[De virginitate]. Obra escrita primero en prosa, y más tarde en verso (según un procedimiento no nuevo en la literatura latina de la decadencia) por Aldelmo de Malmesbury (hacia 640-709), obispo de Sherborne, el primer sabio y educador anglosajón que aparece en el mundo de la cultura latina.
Es una exaltación retórica y pesada de la virginidad, a través de la alabanza de las religiosas, de estas «margaritas de Cristo», de estas «gymnosofistas» como él las llama, que ejercitan el alma y la inteligencia «corriendo por los amplios estadios de las Escrituras». En su alardeada, aunque por cierto rica, erudición, Aldelmo no se cansa de envolver sus imágenes en suntuosidades, de agigantar la expresión a veces más sencilla, de manera que la artificiosidad de ciertos detalles en sus comparaciones a menudo llega a rayar en lo ridículo. Particularmente sensible es el alarde de términos griegos y grecolatinos, con los que atestigua su conocimiento de estos idiomas, fruto de las enseñanzas de los célebres Teodoro y Adriano, enviados de Roma a Inglaterra; como también el deseo no siempre oportuno de manifestar su conocimiento y destreza en los metros más disparatados.
Tales defectos pone de manifiesto especialmente la prosa, en sesenta capítulos dedicados a la abadesa Hildelitha y a sus monjas. A la altisonante representación de los atletas y de los juegos olímpicos, sigue la modesta y amanerada de las abejas industriosas, castas, concordes en su laboriosa obediencia, dulces en la superior dulzura de su miel, verdadera imagen de estas vírgenes, «humildes doncellas de Cristo», que ora «vuelan con curiosidad por los floridos prados de las Escrituras», ora indagan «las antiguas fábulas de los historiadores y la serie de los cronógrafos», ora se dedican a la gramática, la ortografía, la métrica (testimonio para nosotros muy precioso sobre los estudios bíblicos y literarios en los conventos femeninos del tiempo). La perfecta esposa de Cristo debe huir no solamente de la soberbia, sino también de la inmensa caterva de sus satélites, y para no llegar a «marchitarse en la infructuosa e infecunda esterilidad de las vírgenes necias que tienen apagadas sus lámparas», tiene que adquirir todas las demás virtudes que acompañan la castidad.

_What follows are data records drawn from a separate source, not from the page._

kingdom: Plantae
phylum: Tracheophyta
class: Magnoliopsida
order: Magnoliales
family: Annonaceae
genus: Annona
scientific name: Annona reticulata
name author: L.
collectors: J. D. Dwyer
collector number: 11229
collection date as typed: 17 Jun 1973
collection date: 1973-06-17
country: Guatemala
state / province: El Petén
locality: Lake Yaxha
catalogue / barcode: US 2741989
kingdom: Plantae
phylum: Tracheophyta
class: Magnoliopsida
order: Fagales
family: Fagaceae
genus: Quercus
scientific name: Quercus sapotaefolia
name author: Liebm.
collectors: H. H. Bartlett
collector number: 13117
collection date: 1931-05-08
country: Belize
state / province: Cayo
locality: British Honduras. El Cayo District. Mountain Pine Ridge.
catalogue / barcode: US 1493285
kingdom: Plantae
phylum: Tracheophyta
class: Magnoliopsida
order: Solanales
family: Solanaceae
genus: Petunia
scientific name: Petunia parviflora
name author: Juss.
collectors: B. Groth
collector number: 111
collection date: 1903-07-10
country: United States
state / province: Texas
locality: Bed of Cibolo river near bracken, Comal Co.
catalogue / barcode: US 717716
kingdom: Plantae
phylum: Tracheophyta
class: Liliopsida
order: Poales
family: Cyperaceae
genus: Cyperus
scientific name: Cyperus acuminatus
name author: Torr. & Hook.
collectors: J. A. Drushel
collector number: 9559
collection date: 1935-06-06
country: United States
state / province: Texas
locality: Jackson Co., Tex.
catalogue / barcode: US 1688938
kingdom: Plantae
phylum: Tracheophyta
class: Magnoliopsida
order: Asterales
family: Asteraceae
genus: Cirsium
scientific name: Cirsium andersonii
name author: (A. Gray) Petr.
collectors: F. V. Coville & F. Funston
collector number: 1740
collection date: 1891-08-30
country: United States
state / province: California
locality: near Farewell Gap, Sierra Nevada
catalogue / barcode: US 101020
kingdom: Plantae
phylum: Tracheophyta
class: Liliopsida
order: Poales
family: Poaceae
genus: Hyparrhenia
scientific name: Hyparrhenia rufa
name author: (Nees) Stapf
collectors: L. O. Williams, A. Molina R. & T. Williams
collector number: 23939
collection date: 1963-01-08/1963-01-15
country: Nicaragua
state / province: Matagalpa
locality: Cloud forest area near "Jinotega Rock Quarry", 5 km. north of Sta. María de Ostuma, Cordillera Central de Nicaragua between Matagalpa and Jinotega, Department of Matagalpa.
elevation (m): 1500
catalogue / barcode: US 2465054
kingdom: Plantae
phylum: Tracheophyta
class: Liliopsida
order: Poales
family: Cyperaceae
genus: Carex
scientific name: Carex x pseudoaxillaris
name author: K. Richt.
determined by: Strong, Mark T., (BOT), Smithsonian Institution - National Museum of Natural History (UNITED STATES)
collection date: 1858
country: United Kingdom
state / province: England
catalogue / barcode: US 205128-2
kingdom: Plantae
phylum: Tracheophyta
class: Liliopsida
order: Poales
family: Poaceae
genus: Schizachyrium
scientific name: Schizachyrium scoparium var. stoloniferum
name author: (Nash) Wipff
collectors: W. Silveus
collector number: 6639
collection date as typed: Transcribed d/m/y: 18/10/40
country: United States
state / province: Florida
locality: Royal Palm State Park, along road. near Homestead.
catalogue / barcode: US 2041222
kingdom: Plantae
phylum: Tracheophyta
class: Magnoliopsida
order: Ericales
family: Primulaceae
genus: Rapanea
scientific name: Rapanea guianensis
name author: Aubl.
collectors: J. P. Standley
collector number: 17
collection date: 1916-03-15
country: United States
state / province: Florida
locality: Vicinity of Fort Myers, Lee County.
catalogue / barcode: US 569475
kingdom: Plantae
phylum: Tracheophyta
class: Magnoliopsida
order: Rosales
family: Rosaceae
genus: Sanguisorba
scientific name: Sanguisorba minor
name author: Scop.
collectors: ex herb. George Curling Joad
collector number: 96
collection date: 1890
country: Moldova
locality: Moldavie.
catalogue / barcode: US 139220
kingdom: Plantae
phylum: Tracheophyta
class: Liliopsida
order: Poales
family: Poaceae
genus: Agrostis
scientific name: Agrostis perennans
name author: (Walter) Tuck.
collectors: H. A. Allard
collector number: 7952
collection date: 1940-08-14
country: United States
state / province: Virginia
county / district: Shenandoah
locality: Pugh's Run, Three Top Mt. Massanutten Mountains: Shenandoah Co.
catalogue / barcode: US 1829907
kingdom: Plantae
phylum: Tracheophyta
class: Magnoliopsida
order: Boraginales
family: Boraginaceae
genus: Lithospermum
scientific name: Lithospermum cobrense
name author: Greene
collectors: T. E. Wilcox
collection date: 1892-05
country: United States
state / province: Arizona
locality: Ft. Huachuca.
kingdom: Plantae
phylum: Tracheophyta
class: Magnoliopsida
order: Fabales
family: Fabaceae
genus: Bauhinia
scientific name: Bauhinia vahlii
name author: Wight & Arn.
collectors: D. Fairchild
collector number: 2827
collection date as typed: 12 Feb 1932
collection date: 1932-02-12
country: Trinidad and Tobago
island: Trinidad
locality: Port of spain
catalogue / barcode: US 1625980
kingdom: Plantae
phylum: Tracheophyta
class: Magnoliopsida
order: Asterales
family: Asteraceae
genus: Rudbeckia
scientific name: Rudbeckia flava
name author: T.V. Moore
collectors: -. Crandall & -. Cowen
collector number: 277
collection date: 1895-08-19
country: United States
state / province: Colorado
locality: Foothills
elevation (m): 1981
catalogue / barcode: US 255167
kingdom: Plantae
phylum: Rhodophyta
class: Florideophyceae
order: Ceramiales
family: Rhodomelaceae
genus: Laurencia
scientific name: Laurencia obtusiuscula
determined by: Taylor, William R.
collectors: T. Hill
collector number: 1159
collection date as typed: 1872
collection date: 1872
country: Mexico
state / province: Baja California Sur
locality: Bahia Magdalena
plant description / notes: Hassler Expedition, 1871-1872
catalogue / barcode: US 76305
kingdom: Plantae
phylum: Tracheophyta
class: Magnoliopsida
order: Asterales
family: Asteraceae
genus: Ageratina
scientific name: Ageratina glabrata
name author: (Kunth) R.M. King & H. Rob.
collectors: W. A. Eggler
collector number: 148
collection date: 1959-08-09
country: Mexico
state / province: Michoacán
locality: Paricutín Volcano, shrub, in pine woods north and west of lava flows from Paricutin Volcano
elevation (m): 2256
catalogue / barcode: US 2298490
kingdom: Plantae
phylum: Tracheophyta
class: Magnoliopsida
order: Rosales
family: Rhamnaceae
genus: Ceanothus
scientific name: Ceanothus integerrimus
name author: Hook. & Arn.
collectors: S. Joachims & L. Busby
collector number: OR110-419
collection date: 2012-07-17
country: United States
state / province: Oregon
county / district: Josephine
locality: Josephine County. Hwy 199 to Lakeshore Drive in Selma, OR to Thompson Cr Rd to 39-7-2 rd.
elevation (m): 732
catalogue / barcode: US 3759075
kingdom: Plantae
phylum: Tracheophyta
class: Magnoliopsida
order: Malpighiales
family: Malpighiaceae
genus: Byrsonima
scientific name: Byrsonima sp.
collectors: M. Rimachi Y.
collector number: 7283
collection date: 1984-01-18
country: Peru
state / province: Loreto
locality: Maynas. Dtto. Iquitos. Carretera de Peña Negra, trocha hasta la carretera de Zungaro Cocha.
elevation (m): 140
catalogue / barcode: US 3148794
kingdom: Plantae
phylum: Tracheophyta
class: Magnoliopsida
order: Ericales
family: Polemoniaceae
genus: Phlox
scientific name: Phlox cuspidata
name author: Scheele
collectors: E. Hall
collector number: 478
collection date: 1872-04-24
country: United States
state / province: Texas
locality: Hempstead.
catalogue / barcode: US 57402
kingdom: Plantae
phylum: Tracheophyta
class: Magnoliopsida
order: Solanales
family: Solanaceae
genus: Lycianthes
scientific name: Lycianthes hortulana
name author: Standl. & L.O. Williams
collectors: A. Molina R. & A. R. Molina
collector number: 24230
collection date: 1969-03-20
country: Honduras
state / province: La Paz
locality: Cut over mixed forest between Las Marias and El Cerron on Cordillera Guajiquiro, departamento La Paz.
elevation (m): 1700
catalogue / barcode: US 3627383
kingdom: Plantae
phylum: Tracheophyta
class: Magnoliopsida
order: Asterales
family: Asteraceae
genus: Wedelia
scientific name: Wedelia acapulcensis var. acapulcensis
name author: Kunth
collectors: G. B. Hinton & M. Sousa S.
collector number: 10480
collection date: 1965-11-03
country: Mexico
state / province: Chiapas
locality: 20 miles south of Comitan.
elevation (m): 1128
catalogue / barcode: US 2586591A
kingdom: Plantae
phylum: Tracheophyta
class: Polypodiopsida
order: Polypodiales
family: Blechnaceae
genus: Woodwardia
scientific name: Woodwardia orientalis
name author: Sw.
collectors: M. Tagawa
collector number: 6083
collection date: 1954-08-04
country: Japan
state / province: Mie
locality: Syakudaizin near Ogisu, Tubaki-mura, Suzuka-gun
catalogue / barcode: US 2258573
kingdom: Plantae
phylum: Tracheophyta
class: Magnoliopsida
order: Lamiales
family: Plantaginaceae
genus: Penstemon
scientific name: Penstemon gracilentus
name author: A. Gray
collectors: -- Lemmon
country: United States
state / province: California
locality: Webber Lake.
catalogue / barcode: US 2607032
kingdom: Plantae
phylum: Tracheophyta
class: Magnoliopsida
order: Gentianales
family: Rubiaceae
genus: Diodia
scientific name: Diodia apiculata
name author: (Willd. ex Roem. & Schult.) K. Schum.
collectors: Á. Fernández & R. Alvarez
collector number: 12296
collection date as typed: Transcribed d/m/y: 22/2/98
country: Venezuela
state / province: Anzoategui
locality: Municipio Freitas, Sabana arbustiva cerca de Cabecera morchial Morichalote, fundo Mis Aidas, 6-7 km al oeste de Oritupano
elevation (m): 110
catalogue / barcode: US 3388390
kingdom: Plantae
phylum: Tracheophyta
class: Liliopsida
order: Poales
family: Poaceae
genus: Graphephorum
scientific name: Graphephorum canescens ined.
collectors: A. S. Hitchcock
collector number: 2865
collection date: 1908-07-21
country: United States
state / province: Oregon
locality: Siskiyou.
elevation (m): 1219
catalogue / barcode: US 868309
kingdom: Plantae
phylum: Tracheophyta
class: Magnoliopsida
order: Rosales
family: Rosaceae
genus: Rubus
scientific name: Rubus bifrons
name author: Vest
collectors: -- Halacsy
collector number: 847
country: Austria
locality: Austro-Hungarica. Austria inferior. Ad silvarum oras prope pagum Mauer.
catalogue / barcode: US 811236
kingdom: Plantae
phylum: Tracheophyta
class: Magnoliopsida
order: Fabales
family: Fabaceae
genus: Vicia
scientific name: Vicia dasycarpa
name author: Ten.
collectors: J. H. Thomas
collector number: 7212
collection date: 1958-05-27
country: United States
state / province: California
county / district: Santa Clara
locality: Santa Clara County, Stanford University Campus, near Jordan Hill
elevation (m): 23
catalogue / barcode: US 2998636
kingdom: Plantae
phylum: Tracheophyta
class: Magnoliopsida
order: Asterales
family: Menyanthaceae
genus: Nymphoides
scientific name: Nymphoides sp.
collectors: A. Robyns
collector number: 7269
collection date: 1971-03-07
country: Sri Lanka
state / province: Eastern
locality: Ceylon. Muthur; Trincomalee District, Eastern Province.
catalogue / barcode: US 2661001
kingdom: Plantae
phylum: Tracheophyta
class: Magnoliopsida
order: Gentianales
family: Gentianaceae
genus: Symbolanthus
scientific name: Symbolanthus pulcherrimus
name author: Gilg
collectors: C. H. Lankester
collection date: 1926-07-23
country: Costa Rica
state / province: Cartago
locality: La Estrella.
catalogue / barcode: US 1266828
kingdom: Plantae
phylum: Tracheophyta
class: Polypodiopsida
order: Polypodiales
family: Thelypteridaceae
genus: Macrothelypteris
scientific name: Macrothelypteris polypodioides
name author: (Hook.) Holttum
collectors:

Y la glorificación de la virginidad encuentra, por decirlo así, su sagrado sello en los numerosos ejemplos bíblicos que siguen (cap. 20-54). Los últimos capítulos exhortan a las monjas para que adornen su virginidad con la casta belleza del hombre interior, lejos de la pompa frívola de los vestidos y otros atractivos exteriores, según los consejos de San Gregorio y San Cipriano. Aldelmo se detiene para trazar un cuadro tan vivaz como curioso de la moda del tiempo, prometiendo al final, con su estilo insoportablemente retórico, que volverá a cantar en un poema las alabanzas de la virginidad, de manera que (recuerdo del virgiliano e ideal templo a Augusto) adornará los cimientos y las paredes de su prosa, si es que no muere antes, con un techo de ladrillos trocaicos y tejas dactílicas. El anunciado poema se compone de dos mil novecientos cuatro hexámetros, más un prefacio, dedicado a la abadesa Máxima, en treinta y ocho hexámetros con el artificio de un acróstico y un teléstico.
No es más que una reelaboración poética de la prosa, a pesar de algunos cambios considerables. Comprende en su mayor parte (w. 248-2445) los ejemplos de vírgenes ya recordados en la anterior composición, con ligeras variantes; es muy limitada la materia de los primeros diecinueve capítulos y suprimida por completo la comparación con las abejas, mientras resulta bastante desarrollada la exposición (vv. 2446-2860) de los ocho vicios principales. Particularmente interesante la final y noble exhortación a las religiosas para que «tapen la boca» a los malévolos críticos, con segura conciencia de los méritos de su propio ingenio y con vivo desprecio para sus enemigos, hirsutas cabras que quieren morder los papeles de los escritores. Y el poema termina con un ruego del autor «a los lectores de la prosa y del metro», para que acojan con benevolencia su obra e intercedan por él cerca del Señor. En efecto, la obra tuvo una buena acogida y una gran difusión tanto entre sus contemporáneos como entre los venideros, especialmente los poetas de la edad carolingia.
Superior a la prosa, se lee con menor fatiga que aquélla, presentando a menudo trozos de verdadero valor poético junto a notables reminiscencias de Virgilio, Ovidio, Horacio, Lucano, Estacio, Prudencio, Sedulio, Ausonio, Juvenco y Venancio Fortunato.